Yates was one of the members of a panel debating the future of electronic data formats in Boston Wednesday. The Massachusetts Joint Committee on Economic Development and Emerging Technologies and the Commonwealth’s Science & Technology Caucus convened the panel to provide a forum for IT vendors, state officials and the public to air their views on a Massachusetts policy that continues to generate plenty of controversy.

Back in September, Massachusetts CIO Peter Quinn finalized a policy for state agencies to develop a gradual plan for migration to Open Document Format for Office Applications, also known as OpenDocument, beginning Jan. 1, 2007. The plan would involve phasing out the state’s Microsoft Office use.
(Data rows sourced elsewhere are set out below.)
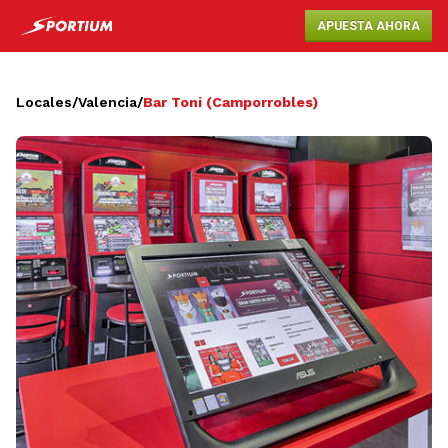
APUESTA AHORA
Locales
/
Valencia
/
Bar Toni (Camporrobles)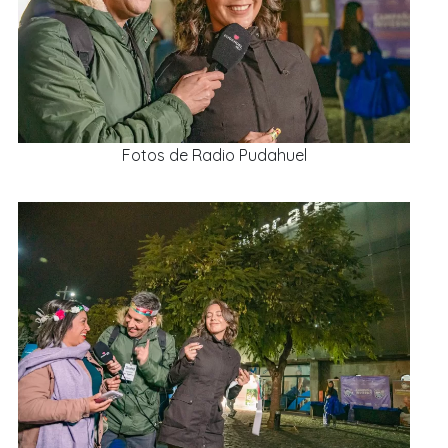
Fotos de Radio Pudahuel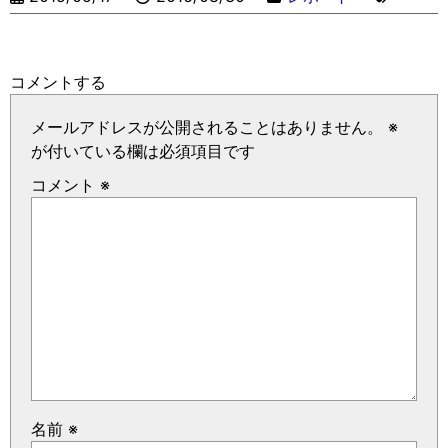
コメントする
メールアドレスが公開されることはありません。
※
が付いている欄は必須項目です
コメント
※
名前
※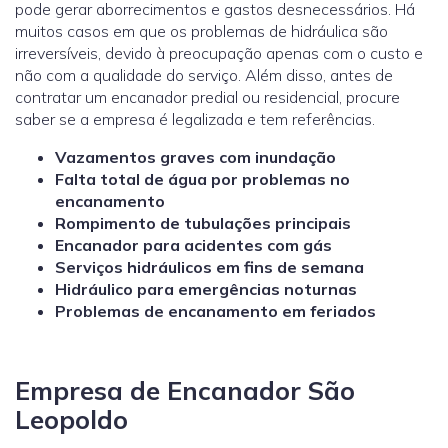
pode gerar aborrecimentos e gastos desnecessários. Há
muitos casos em que os problemas de hidráulica são
irreversíveis, devido à preocupação apenas com o custo e
não com a qualidade do serviço. Além disso, antes de
contratar um encanador predial ou residencial, procure
saber se a empresa é legalizada e tem referências.
Vazamentos graves com inundação
Falta total de água por problemas no
encanamento
Rompimento de tubulações principais
Encanador para acidentes com gás
Serviços hidráulicos em fins de semana
Hidráulico para emergências noturnas
Problemas de encanamento em feriados
Empresa de Encanador São
Leopoldo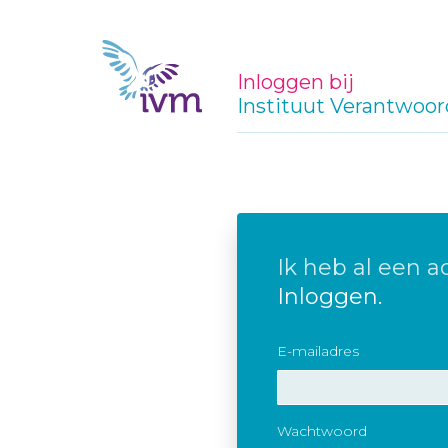
Inloggen bij
Instituut Verantwoor
Ik heb al een a
Inloggen.
E-mailadres
Wachtwoord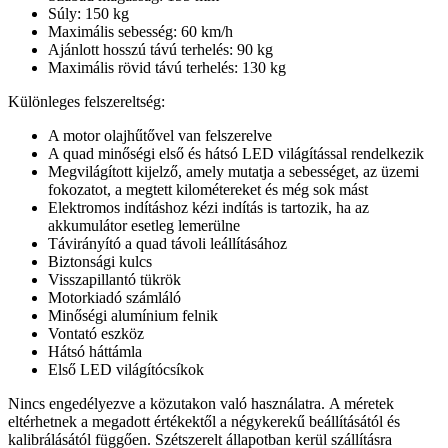
Súly: 150 kg
Maximális sebesség: 60 km/h
Ajánlott hosszú távú terhelés: 90 kg
Maximális rövid távú terhelés: 130 kg
Különleges felszereltség:
A motor olajhűtővel van felszerelve
A quad minőségi első és hátsó LED világítással rendelkezik
Megvilágított kijelző, amely mutatja a sebességet, az üzemi
fokozatot, a megtett kilométereket és még sok mást
Elektromos indításhoz kézi indítás is tartozik, ha az
akkumulátor esetleg lemerülne
Távirányító a quad távoli leállításához
Biztonsági kulcs
Visszapillantó tükrök
Motorkiadó számláló
Minőségi alumínium felnik
Vontató eszköz
Hátsó háttámla
Első LED világítócsíkok
Nincs engedélyezve a közutakon való használatra. A méretek
eltérhetnek a megadott értékektől a négykerekű beállításától és
kalibrálásától függően. Szétszerelt állapotban kerül szállításra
Other U.S. states and countries are keenly watching to see how that proposal is implemented and whether the state and the IT vendors can meet the Jan. 1, 2007 deadline.

“Massachusetts is the canary in the mine on this issue,” John Palfrey, clinical professor of law and executive director of the Berkman Center on Internet and Society at the Harvard Law School, said during the debate. “If Massachusetts gets this right, others will follow.”

Palfrey proposed moving the debate over document formats to a higher level, not simply pitting IBM, Sun and other vendors against Microsoft. “The tricky point is what does it mean [for a state] to have an open policy?” he asked. In defining such a policy, he suggested four key areas to focus on:

  • Ensuring software interoperability.

  • Long-term access to and control of applications.

  • Choice and low cost of applications.

  • Innovation so that other vendors can easily build products on top of the chosen document format.

“You need to avoid any one entity having too much control over the ecosystem,” Palfrey said.

Bob Sutor, vice president of standards and open source for IBM, appeared nervous that Massachusetts might not follow through on its proposal to adopt OpenDocument. “You made the right decision; don’t turn back,” he said on several occasions during the debate. Sutor added that only “one really good [document] standard” was needed going forward, not several.

Microsoft’s Yates said that OpenDocument and Open XML come from very different design points. “In the future at some point there will be convergence,” he said. In the near term, the transition period from proprietary document formats to Open XML-based ones will be “messy and complex,” he added. “Competition between standards we believe is a very good thing.”

“We don’t have any religious objections to OpenDocument,” Yates said. “We’re very, very focused on what we’re doing with Open XML.”

According to state CIO Quinn, Massachusetts has one of the most disparate technology environments around. What he’s looking for from software vendors in terms of technology is akin to Lego building blocks, he said. “They’re different colors and different shapes, but they always snap together” and can be easily pulled apart and put back together, Quinn added.

Sticking to easily understood metaphors, he held up a birth certificate, then placed it in a transparent folder, indicating the access he hopes using the OpenDocument format will facilitate. Quinn then put the certificate in a brown paper bag to demonstrate the difficulty of accessing the same document using proprietary software.

He addressed concerns raised by people with disabilities who fear that OpenDocument won’t be compatible with existing computer software that they use. “We won’t disenfranchise anyone,” Quinn said. Massachusetts is in the process of finalizing a six-page memorandum of understanding to address accessibility issues.

“If we can’t get the accessibility done [by Jan. 1, 2007], we’ll move the date,” Quinn said. He added that the state should have a better idea of how likely it is to be able to move to OpenDocument by the start of 2007 in the first quarter of 2006.